La privatizzazione di asset finanziari liquidi, come le partecipazioni dello Stato in aziende quotate e non, potrebbe contribuire all’ottimizzazione della finanza pubblica, ma un impatto più strutturale può derivare dall’investimento nelle molte attività reali e risorse naturali del Paese, quali il patrimonio immobiliare pubblico e le infrastrutture, attraverso una piena trasformazione e valorizzazione di questi asset.
Il patrimonio immobiliare di Stato, stimato pari a circa 300 miliardi di euro, comprende immobili di proprietà dello Stato centrale, ma anche quelli delle amministrazioni locali. Tali immobili potrebbero essere ceduti nel breve periodo ma con prevedibili forti sconti, data la necessità di importanti interventi di rigenerazione e conversione. Attraverso invece un rilevante intervento di rigenerazione sugli immobili pubblici, comprensivo dei costi di ristrutturazione e di conversione energetica con target di emissione di CO2 in linea con la Green House Legislation, per una stima totale di investimenti complessivi nell’ordine dei 500 miliardi di euro si otterrebbe una rivalutazione complessiva del patrimonio immobiliare pubblico pari a circa 1.100 miliardi di euro, con una possibile plusvalenza netta di circa 200 miliardi di euro e un ritorno medio del capitale proprio investito pari a 1,8 volte.
“Il finanziamento degli interventi di rigenerazione e sviluppo per la piena valorizzazione degli immobili di Stato afferma Claudio Scardovi, Senior Partner e Private Equity & Real Asset Leader di Deloitte e autore del report – può avvenire su basi di mercato, anche attraverso strumenti di Partenariato Pubblico Privato (PPP) e coinvolgendo il risparmio privato degli italiani, tramite investitori istituzionali come Casse di Previdenza, Fondi Pensione, Fondazioni ed anche Assicurazioni ed altri operatori del risparmio gestito.
Ipotizzando l’estensione di garanzie finanziarie aggiuntive da parte dello stato l’opportunità d’investimento potrebbe essere anche estesa per investimento diretto al retail tramite famiglie e individui italiani”.
“Il debito pubblico italiano – aggiunge Scardovi – rappresenta oggi un vincolo alla crescita e allo sviluppo del Paese e la sfida per rilanciare la competitività, richiamata da Draghi su scala europea, richiede di investire importanti capitali pubblici e privati. Per investire nel futuro del Paese occorre mettere a posto i conti sospesi del passato, senza tuttavia cedere alla facile tentazione di cedere i pochi gioielli rimasti per rimandare il problema di pochi mesi”.

Esercizi proposti:
1/ Rispondi a queste domande sull'estratto sul patrimonio immobiliare pubblico:
(a) A quanto è stimato il patrimonio immobiliare di Stato?
(b) Quali strumenti vengono citati per finanziare gli interventi su basi di mercato?
(c) Che cosa rappresenta oggi il debito pubblico italiano secondo Scardovi?
2/ Prosegui l'estratto sul patrimonio immobiliare pubblico dopo l'ultima frase riportata.
I record riportati più avanti non servono per questo esercizio.

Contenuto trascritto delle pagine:
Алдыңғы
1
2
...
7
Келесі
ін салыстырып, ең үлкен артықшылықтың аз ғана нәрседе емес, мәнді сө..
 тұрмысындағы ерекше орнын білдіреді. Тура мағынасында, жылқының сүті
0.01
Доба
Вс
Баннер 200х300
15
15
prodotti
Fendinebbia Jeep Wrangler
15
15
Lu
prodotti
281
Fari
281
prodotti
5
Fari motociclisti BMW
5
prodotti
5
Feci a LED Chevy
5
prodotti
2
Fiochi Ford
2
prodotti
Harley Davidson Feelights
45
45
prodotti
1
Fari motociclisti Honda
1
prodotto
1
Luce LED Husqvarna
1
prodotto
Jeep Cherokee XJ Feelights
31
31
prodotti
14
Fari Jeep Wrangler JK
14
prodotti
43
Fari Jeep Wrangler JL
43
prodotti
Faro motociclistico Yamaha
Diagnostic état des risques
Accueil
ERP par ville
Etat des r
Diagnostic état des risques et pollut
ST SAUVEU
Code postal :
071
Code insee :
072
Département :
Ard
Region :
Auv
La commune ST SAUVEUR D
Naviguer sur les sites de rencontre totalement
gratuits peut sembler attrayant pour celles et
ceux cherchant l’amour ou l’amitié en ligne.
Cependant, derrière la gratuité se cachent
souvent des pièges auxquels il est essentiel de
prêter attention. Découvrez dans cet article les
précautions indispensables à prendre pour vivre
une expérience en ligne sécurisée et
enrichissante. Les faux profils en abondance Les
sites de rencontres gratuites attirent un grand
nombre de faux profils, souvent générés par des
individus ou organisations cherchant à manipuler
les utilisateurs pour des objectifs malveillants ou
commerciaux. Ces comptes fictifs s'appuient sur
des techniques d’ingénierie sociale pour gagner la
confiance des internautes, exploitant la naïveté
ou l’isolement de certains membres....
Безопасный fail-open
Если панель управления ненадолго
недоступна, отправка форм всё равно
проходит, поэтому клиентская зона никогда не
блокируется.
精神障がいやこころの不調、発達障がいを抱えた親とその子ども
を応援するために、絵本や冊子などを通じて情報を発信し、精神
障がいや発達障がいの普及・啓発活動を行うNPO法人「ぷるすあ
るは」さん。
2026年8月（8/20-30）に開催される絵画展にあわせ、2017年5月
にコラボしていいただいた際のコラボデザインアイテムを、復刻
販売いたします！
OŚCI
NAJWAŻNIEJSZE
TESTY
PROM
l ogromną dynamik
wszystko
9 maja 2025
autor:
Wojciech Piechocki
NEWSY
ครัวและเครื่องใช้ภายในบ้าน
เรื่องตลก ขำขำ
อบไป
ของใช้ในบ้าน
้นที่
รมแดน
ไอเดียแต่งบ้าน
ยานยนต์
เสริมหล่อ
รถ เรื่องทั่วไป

Soluzioni:
1/
(a) Circa 300 miliardi di euro.
(b) Gli strumenti di Partenariato Pubblico Privato (PPP).
(c) Un vincolo alla crescita e allo sviluppo del Paese.

2/
“La riduzione del debito pubblico – commenta Francesco Paolo Bello, Deputy Managing Partner di Deloitte Legal- passa attraverso la rigenerazione, riconversione e valorizzazione degli asset reali del Paese che rappresentano elemento di solidità e potenzialità uniche di cui ci dimentichiamo spesso e che dovremmo piuttosto perseguire ed evidenziare, a partire dal bilancio di stato. La valorizzazione di asset reali di stato risulta un’opzione strategica fondamentale da considerare per il ribilanciamento patrimoniale ed economico del bilancio dell’Italia e un’importante fonte di finanziamento degli elevati investimenti che si rendono necessari per investire in un futuro di competitività sostenibile”.
“Questa operazione – concludono Scardovi e Bello – permetterebbe non solo di realizzare al meglio il valore patrimoniale degli immobili pubblici, cogliendo effetti moltiplicativi a livello economico per via dell’impatto diretto e indiretto finale sul PIL, ma anche di cogliere altri obiettivi sociali e ambientali di pubblica utilità. Infatti un immobile di stato situato in centro città, scarsamente utilizzato e con costi di gestione insufficienti a preservarne il valore patrimoniale, potrebbe andare incontro a una riconversione per una destinazione d’uso ottimale. Questa richiederebbe certamente un investimento da capitalizzare e ulteriori oneri ricorrenti di gestione, ma potrebbe incrementarne la produttività e utilità d’uso, riflessa nel canone d’affitto o nella valorizzazione patrimoniale dello stesso”.

– Foto IPA Agency –

(ITALPRESS).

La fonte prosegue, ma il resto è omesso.